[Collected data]
╭──

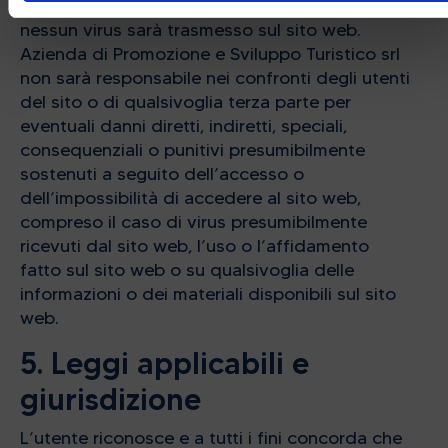
perdite di informazioni trasmesse, o che
nessun virus sarà trasmesso sul sito web.
Azienda di Promozione e Sviluppo Turistico srl
non sarà responsabile nei confronti degli utenti
del sito o di qualsivoglia terza parte per
eventuali danni diretti, indiretti, speciali,
consequenziali o punitivi presumibilmente
sostenuti a seguito dell’accesso o
dell’impossibilità di accedere al sito web,
compreso il caso di virus presumibilmente
ricevuti dal sito web, l’uso o l’affidamento
fatto sul sito web o su qualsivoglia delle
informazioni o dei materiali disponibili sul sito
web.
5. Leggi applicabili e
giurisdizione
L’utente riconosce e a tutti i fini concorda che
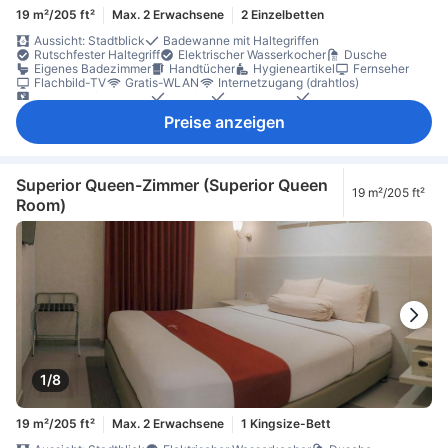
19 m²/205 ft²
Max. 2 Erwachsene
2 Einzelbetten
Aussicht: Stadtblick
Badewanne mit Haltegriffen
Rutschfester Haltegriff
Elektrischer Wasserkocher
Dusche
Eigenes Badezimmer
Handtücher
Hygieneartikel
Fernseher
Flachbild-TV
Gratis-WLAN
Internetzugang (drahtlos)
Satelliten-/Kabel-TV
Telefon
Bettwäsche
Hausschuhe
Klimaanlage
Steckdose in Bettnähe
Weckdienst
Gratis-Wasser
Preise anzeigen
Tee (gratis)
Tee- und Kaffeezubereiter
Wasserkocher
Welcome Drink (gratis)
Fenster
Mülleimer
Schreibtisch
Kleiderschrank
Wäscheständer
Nichtraucher
Schließfach im Zimmer
Zugang über Aufzug
Superior Queen-Zimmer (Superior Queen
19 m²/205 ft²
Room)
1/8
19 m²/205 ft²
Max. 2 Erwachsene
1 Kingsize-Bett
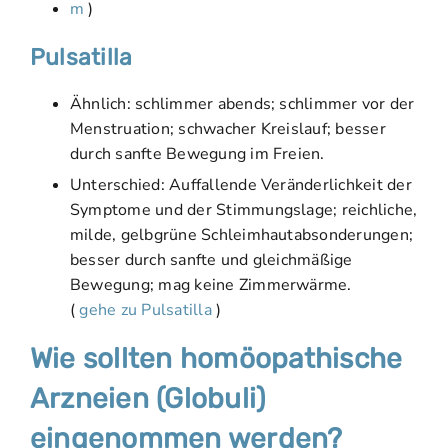
m
)
Pulsatilla
Ähnlich: schlimmer abends; schlimmer vor der
Menstruation; schwacher Kreislauf; besser
durch sanfte Bewegung im Freien.
Unterschied: Auffallende Veränderlichkeit der
Symptome und der Stimmungslage; reichliche,
milde, gelbgrüne Schleimhautabsonderungen;
besser durch sanfte und gleichmäßige
Bewegung; mag keine Zimmerwärme.
(
gehe zu Pulsatilla
)
Wie sollten homöopathische
Arzneien (Globuli)
eingenommen werden?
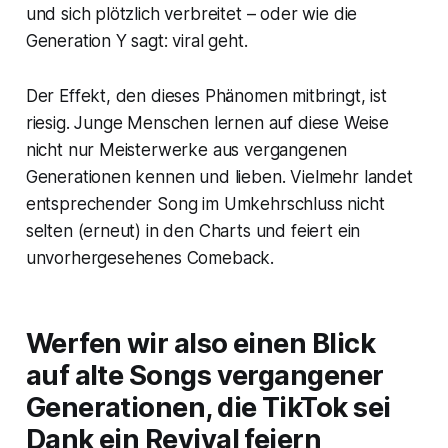
und sich plötzlich verbreitet – oder wie die
Generation Y sagt: viral geht.
Der Effekt, den dieses Phänomen mitbringt, ist
riesig. Junge Menschen lernen auf diese Weise
nicht nur Meisterwerke aus vergangenen
Generationen kennen und lieben. Vielmehr landet
entsprechender Song im Umkehrschluss nicht
selten (erneut) in den Charts und feiert ein
unvorhergesehenes Comeback.
Werfen wir also einen Blick
auf alte Songs vergangener
Generationen, die TikTok sei
Dank ein Revival feiern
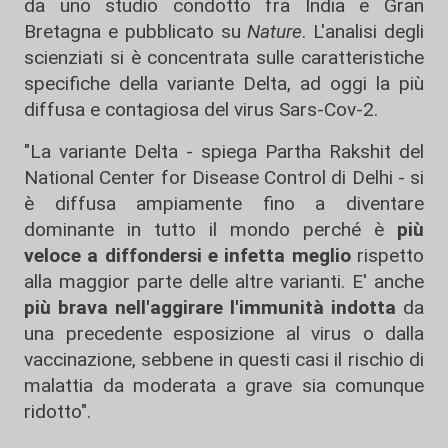
da uno studio condotto fra India e Gran
Bretagna e pubblicato su
Nature
. L'analisi degli
scienziati si è concentrata sulle caratteristiche
specifiche della variante Delta, ad oggi la più
diffusa e contagiosa del virus Sars-Cov-2.
"La variante Delta - spiega Partha Rakshit del
National Center for Disease Control di Delhi - si
è diffusa ampiamente fino a diventare
dominante in tutto il mondo perché è
più
veloce a diffondersi e infetta meglio
rispetto
alla maggior parte delle altre varianti. E' anche
più brava nell'aggirare l'immunità indotta
da
una precedente esposizione al virus o dalla
vaccinazione, sebbene in questi casi il rischio di
malattia da moderata a grave sia comunque
ridotto".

╰──

_WHAT YOU ARE ASKED TO DO_
Reproduce all of the data exactly, omitting each picture it holds.

_EXERCISE RESPONSE_
perdite di informazioni trasmesse, o che
nessun virus sarà trasmesso sul sito web.
Azienda di Promozione e Sviluppo Turistico srl
non sarà responsabile nei confronti degli utenti
del sito o di qualsivoglia terza parte per
eventuali danni diretti, indiretti, speciali,
consequenziali o punitivi presumibilmente
sostenuti a seguito dell’accesso o
dell’impossibilità di accedere al sito web,
compreso il caso di virus presumibilmente
ricevuti dal sito web, l’uso o l’affidamento
fatto sul sito web o su qualsivoglia delle
informazioni o dei materiali disponibili sul sito
web.
5. Leggi applicabili e
giurisdizione
L’utente riconosce e a tutti i fini concorda che
19 m²/205 ft²
Max. 2 Erwachsene
2 Einzelbetten
Aussicht: Stadtblick
Badewanne mit Haltegriffen
Rutschfester Haltegriff
Elektrischer Wasserkocher
Dusche
Eigenes Badezimmer
Handtücher
Hygieneartikel
Fernseher
Flachbild-TV
Gratis-WLAN
Internetzugang (drahtlos)
Satelliten-/Kabel-TV
Telefon
Bettwäsche
Hausschuhe
Klimaanlage
Steckdose in Bettnähe
Weckdienst
Gratis-Wasser
Preise anzeigen
Tee (gratis)
Tee- und Kaffeezubereiter
Wasserkocher
Welcome Drink (gratis)
Fenster
Mülleimer
Schreibtisch
Kleiderschrank
Wäscheständer
Nichtraucher
Schließfach im Zimmer
Zugang über Aufzug
Superior Queen-Zimmer (Superior Queen
19 m²/205 ft²
Room)
1/8
19 m²/205 ft²
Max. 2 Erwachsene
1 Kingsize-Bett
m
)
Pulsatilla
Ähnlich: schlimmer abends; schlimmer vor der
Menstruation; schwacher Kreislauf; besser
durch sanfte Bewegung im Freien.
Unterschied: Auffallende Veränderlichkeit der
Symptome und der Stimmungslage; reichliche,
milde, gelbgrüne Schleimhautabsonderungen;
besser durch sanfte und gleichmäßige
Bewegung; mag keine Zimmerwärme.
(
gehe zu Pulsatilla
)
Wie sollten homöopathische
Arzneien (Globuli)
eingenommen werden?
und sich plötzlich verbreitet – oder wie die
Generation Y sagt: viral geht.
Der Effekt, den dieses Phänomen mitbringt, ist
riesig. Junge Menschen lernen auf diese Weise
nicht nur Meisterwerke aus vergangenen
Generationen kennen und lieben. Vielmehr landet
entsprechender Song im Umkehrschluss nicht
selten (erneut) in den Charts und feiert ein
unvorhergesehenes Comeback.
Werfen wir also einen Blick
auf alte Songs vergangener
Generationen, die TikTok sei
Dank ein Revival feiern
da uno studio condotto fra India e Gran
Bretagna e pubblicato su
Nature
. L'analisi degli
scienziati si è concentrata sulle caratteristiche
specifiche della variante Delta, ad oggi la più
diffusa e contagiosa del virus Sars-Cov-2.
"La variante Delta - spiega Partha Rakshit del
National Center for Disease Control di Delhi - si
è diffusa ampiamente fino a diventare
dominante in tutto il mondo perché è
più
veloce a diffondersi e infetta meglio
rispetto
alla maggior parte delle altre varianti. E' anche
più brava nell'aggirare l'immunità indotta
da
una precedente esposizione al virus o dalla
vaccinazione, sebbene in questi casi il rischio di
malattia da moderata a grave sia comunque
ridotto".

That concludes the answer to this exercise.